A beautiful varying dance of snow began at the front of the room, came forward and then retreated, flattened out toward the floor, then rose fountain-like to the ceiling, swayed, recruited itself from a new stream of flakes which poured laughing in through the humming window, advanced again, lifted long white arms. It said peace, it said remoteness, it said cold.

But then a gash of horrible light fell brutally across the room from the opening door, the snow drew back hissing, something alien had come into the room and something hostile. This thing rushed at him, clutched at him, shook him and he was not merely horrified, he was filled with such a loathing as he had never known. What was this? This cruel disturbance? This act of anger and hate? It was as if he had to reach up a hand toward another world for any understanding of it, an effort of which he was only barely capable.

But of that other world he still remembered just enough to know the exorcising words. They tore themselves from his other life suddenly.

“Mother! Mother! Go away! I hate you!”

And with that effort, everything was solved, everything became all right: the seamless hiss advanced once more, the long white wavering lines rose and fell like enormous whispering sea-waves, the whisper becoming louder, the laughter more numerous.
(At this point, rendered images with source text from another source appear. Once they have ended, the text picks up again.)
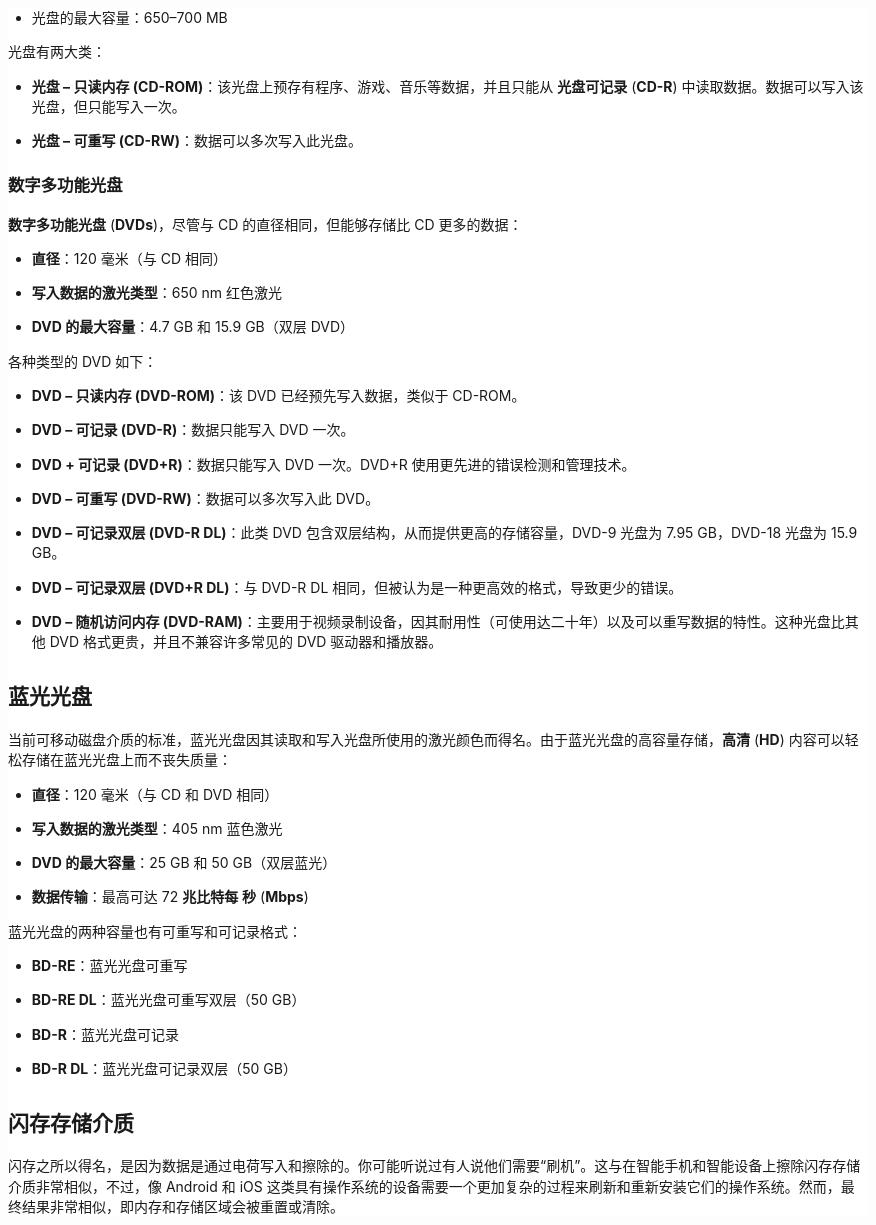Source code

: +   光盘的最大容量：650–700 MB

光盘有两大类：

+   **光盘 – 只读内存 (CD-ROM)**：该光盘上预存有程序、游戏、音乐等数据，并且只能从 **光盘可记录** (**CD-R**) 中读取数据。数据可以写入该光盘，但只能写入一次。

+   **光盘 – 可重写 (CD-RW)**：数据可以多次写入此光盘。

### 数字多功能光盘

**数字多功能光盘** (**DVDs**)，尽管与 CD 的直径相同，但能够存储比 CD 更多的数据：

+   **直径**：120 毫米（与 CD 相同）

+   **写入数据的激光类型**：650 nm 红色激光

+   **DVD 的最大容量**：4.7 GB 和 15.9 GB（双层 DVD）

各种类型的 DVD 如下：

+   **DVD – 只读内存 (DVD-ROM)**：该 DVD 已经预先写入数据，类似于 CD-ROM。

+   **DVD – 可记录 (DVD-R)**：数据只能写入 DVD 一次。

+   **DVD + 可记录 (DVD+R)**：数据只能写入 DVD 一次。DVD+R 使用更先进的错误检测和管理技术。

+   **DVD – 可重写 (DVD-RW)**：数据可以多次写入此 DVD。

+   **DVD – 可记录双层 (DVD-R DL)**：此类 DVD 包含双层结构，从而提供更高的存储容量，DVD-9 光盘为 7.95 GB，DVD-18 光盘为 15.9 GB。

+   **DVD – 可记录双层 (DVD+R DL)**：与 DVD-R DL 相同，但被认为是一种更高效的格式，导致更少的错误。

+   **DVD – 随机访问内存 (DVD-RAM)**：主要用于视频录制设备，因其耐用性（可使用达二十年）以及可以重写数据的特性。这种光盘比其他 DVD 格式更贵，并且不兼容许多常见的 DVD 驱动器和播放器。

## 蓝光光盘

当前可移动磁盘介质的标准，蓝光光盘因其读取和写入光盘所使用的激光颜色而得名。由于蓝光光盘的高容量存储，**高清** (**HD**) 内容可以轻松存储在蓝光光盘上而不丧失质量：

+   **直径**：120 毫米（与 CD 和 DVD 相同）

+   **写入数据的激光类型**：405 nm 蓝色激光

+   **DVD 的最大容量**：25 GB 和 50 GB（双层蓝光）

+   **数据传输**：最高可达 72 **兆比特每** **秒** (**Mbps**)

蓝光光盘的两种容量也有可重写和可记录格式：

+   **BD-RE**：蓝光光盘可重写

+   **BD-RE DL**：蓝光光盘可重写双层（50 GB）

+   **BD-R**：蓝光光盘可记录

+   **BD-R DL**：蓝光光盘可记录双层（50 GB）

## 闪存存储介质

闪存之所以得名，是因为数据是通过电荷写入和擦除的。你可能听说过有人说他们需要“刷机”。这与在智能手机和智能设备上擦除闪存存储介质非常相似，不过，像 Android 和 iOS 这类具有操作系统的设备需要一个更加复杂的过程来刷新和重新安装它们的操作系统。然而，最终结果非常相似，即内存和存储区域会被重置或清除。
“Listen!” it said. “We’ll tell you the last, the most beautiful and secret story, shut your eyes, a story that gets smaller and smaller. It comes inward instead of opening like a flower, becoming a seed, a little cold seed do you hear? We are leaning closer to you.”

The hiss was now becoming a roar, the whole world was a vast moving screen of snow but even now it said peace, it said remoteness, it said cold, it said sleep.